Sentados en un inmaculado banco de madera que no había conocido palomas ni borrachos, Sissy y Julián miraban fijamente el reloj, esperando que los minutos cazasen a las horas… pero era un día cálido y los minutos iban despacio.
¿Cuántas horas pasaron hasta que el cirujano salió de la sala de operaciones? Ni Sissy ni Julián lo sabían. No era posible creer a aquel reloj. Cuando el cirujano salió por fin, los Hitche se levantaron y fueron a su encuentro. Se dirigió a ellos con eficiente gravedad.
– Bueno, no está fuera de peligro, pero creo que podemos decir con cierta seguridad que se pondrá bien. Me sorprendería mucho que no fuese así. Sin embargo, hay pruebas de lesión en el lóbulo frontal, y tengo razones para temer que esa lesión pueda ser permanente. Puede que el paciente no vuelva a funcionar nunca como un ser humano normal.
– Lesión cerebral -murmuró Julián, moviendo la cabeza; luego, más claramente, aunque con cierta histeria, preguntó-: ¿Quiere decir que va a convertirse en un vegetal?
Sissy, para la que función anormal era historia conocida, no pudo impedir que sus ojos mentales se centraran en ciertas apariciones: un espárrago con monóculo, por ejemplo; dientes de nabo cerrados sobre una boquilla de marfil; un tomate superenrojecido con Ripple; Veggie, el pepino marica. Para apartar estas imágenes, reexaminó sus pulgares. Estaban despellejados y morados, pero por lo demás perfectos. Había subestimado su potencia física todos aquellos años.
– ¿Vegetal? -repitió el médico.
Cerró los ojos un instante como si también a él le visitasen extrañas alucinaciones de productos agrícolas.
– ¿Vegetal? Yo no diría eso, no. No estaremos seguros del alcance de la lesión hasta dentro de unos días, pero hay una indudable posibilidad de alteraciones del comportamiento graves y permanentes. Sin embargo, yo no clasificaría el asunto en la categoría vegetal. -El cirujano no mencionó animal ni mineral.

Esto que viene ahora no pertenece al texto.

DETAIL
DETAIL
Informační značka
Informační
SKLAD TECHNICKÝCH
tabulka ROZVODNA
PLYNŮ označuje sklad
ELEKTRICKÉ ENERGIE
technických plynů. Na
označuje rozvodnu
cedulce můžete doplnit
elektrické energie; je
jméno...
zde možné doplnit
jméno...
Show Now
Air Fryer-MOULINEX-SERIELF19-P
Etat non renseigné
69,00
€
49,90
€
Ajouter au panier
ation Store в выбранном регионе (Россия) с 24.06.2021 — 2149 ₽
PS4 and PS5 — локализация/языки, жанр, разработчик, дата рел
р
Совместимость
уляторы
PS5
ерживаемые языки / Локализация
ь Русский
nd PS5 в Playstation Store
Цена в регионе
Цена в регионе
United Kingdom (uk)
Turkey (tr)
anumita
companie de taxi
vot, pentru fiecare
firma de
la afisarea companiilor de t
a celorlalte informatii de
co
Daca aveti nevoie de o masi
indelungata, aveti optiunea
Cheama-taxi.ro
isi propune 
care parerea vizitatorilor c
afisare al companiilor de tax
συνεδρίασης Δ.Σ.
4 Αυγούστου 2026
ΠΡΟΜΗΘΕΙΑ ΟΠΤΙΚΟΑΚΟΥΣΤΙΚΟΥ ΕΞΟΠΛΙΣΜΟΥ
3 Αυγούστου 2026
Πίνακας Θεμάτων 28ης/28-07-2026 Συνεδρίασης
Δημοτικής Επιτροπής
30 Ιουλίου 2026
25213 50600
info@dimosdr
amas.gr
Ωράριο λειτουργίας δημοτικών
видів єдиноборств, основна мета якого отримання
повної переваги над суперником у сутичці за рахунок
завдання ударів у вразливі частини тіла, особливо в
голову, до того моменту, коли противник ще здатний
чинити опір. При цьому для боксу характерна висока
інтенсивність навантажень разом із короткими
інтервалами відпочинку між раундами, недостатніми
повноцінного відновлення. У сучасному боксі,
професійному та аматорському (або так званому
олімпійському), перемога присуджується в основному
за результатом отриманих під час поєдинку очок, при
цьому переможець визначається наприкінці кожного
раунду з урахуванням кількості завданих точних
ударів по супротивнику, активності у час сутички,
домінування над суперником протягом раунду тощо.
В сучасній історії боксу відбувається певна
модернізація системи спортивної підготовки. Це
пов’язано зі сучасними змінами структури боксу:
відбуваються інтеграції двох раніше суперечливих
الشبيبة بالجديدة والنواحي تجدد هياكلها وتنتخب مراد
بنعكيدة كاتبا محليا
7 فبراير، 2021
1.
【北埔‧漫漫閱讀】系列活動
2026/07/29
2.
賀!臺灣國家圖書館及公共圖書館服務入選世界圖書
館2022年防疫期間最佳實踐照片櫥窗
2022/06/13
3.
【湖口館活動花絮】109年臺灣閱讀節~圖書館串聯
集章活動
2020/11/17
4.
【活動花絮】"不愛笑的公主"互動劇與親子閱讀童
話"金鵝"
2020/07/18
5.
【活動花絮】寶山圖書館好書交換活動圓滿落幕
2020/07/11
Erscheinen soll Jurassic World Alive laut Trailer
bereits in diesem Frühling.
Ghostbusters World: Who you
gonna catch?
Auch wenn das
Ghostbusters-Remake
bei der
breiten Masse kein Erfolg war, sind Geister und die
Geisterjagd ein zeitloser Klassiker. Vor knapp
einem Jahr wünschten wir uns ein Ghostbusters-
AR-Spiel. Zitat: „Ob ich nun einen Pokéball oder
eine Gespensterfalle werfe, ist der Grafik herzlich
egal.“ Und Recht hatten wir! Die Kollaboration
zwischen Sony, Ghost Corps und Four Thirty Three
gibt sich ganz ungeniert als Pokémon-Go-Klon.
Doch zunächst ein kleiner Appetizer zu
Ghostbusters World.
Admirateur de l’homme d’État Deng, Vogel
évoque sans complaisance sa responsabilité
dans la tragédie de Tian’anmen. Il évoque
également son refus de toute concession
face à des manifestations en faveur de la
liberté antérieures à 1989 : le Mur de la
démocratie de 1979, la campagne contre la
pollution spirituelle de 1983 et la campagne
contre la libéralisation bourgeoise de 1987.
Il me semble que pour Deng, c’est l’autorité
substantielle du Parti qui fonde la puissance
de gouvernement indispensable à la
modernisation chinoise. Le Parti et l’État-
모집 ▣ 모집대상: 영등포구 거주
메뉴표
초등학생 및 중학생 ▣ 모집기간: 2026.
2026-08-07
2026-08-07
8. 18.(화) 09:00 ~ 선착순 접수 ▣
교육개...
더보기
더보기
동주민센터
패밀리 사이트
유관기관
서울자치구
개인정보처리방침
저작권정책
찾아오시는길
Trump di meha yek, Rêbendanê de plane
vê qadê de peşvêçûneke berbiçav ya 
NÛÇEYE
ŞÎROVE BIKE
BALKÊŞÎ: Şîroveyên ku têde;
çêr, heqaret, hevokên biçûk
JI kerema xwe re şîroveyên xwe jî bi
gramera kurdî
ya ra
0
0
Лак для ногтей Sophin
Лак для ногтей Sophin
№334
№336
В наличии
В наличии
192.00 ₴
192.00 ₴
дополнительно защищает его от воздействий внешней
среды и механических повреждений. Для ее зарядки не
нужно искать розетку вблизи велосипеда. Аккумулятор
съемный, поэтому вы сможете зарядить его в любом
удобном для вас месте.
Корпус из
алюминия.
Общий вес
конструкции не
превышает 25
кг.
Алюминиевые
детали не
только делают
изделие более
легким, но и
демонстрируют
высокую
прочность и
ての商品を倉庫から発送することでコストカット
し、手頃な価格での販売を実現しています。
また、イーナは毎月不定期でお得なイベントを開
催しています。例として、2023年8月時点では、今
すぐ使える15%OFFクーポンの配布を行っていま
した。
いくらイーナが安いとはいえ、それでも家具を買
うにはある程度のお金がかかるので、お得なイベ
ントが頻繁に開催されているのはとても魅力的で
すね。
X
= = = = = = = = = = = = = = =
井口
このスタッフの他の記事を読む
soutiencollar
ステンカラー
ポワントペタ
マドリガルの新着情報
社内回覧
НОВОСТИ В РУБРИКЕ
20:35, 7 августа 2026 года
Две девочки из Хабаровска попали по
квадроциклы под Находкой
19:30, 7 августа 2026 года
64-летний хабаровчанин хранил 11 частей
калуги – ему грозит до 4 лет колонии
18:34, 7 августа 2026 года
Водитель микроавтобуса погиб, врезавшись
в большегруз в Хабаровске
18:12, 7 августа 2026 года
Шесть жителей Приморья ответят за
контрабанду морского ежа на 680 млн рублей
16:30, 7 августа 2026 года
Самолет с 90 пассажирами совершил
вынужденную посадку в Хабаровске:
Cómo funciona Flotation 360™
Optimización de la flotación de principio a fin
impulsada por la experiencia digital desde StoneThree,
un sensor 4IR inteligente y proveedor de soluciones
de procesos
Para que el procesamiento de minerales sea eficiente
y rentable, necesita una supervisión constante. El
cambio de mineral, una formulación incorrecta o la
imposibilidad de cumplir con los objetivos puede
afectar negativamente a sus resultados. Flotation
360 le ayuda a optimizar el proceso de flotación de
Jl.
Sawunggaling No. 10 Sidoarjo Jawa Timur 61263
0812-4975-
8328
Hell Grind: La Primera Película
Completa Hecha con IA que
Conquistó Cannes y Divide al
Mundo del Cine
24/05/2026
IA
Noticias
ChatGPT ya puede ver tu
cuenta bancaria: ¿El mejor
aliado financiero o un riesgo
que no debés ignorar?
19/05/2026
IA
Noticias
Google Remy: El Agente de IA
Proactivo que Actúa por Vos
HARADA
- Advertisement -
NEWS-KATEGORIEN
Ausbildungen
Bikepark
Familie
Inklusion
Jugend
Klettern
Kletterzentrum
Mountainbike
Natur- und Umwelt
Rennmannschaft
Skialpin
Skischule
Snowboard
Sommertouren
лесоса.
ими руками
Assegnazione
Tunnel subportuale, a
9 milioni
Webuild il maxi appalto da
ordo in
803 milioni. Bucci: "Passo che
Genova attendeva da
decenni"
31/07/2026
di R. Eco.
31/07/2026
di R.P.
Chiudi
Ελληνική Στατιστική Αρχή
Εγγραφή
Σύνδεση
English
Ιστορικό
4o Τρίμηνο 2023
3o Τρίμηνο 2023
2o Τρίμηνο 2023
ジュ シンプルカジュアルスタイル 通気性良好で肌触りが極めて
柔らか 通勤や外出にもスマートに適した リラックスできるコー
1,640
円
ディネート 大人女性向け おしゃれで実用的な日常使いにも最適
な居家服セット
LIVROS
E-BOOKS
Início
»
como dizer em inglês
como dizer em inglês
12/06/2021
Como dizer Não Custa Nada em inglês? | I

Julián hizo unas cuantas preguntas más. Poco añadieron las respuestas a lo ya dicho. Y cuando se disponía ya a salir, el cirujano dijo a Sissy:
– Señora Hitche, este hospital no tiene más remedio que dar cuenta del asunto a las autoridades. Quizá le interese saber que se ha firmado una orden de detención contra usted. Yo en su caso iría inmediatamente a la comisaría y, ejem, negociaría. Considerando las circunstancias, la, bueno, la naturaleza insólita y especial del, ejem, instrumento que causó la herida, en fin, supongo que no desea que la prensa airee esto, no creo…
– Oh, claro, doctor -balbuceó Julián-. Iremos inmediatamente.
Julián mentía. Quería que Sissy se entregase, pero no de inmediato.
– Vamos primero a casa -dijo.
– ¿Pero por qué? -protestó Sissy-. ¿No sería mejor ir ahora mismo a liquidar el asunto de una vez?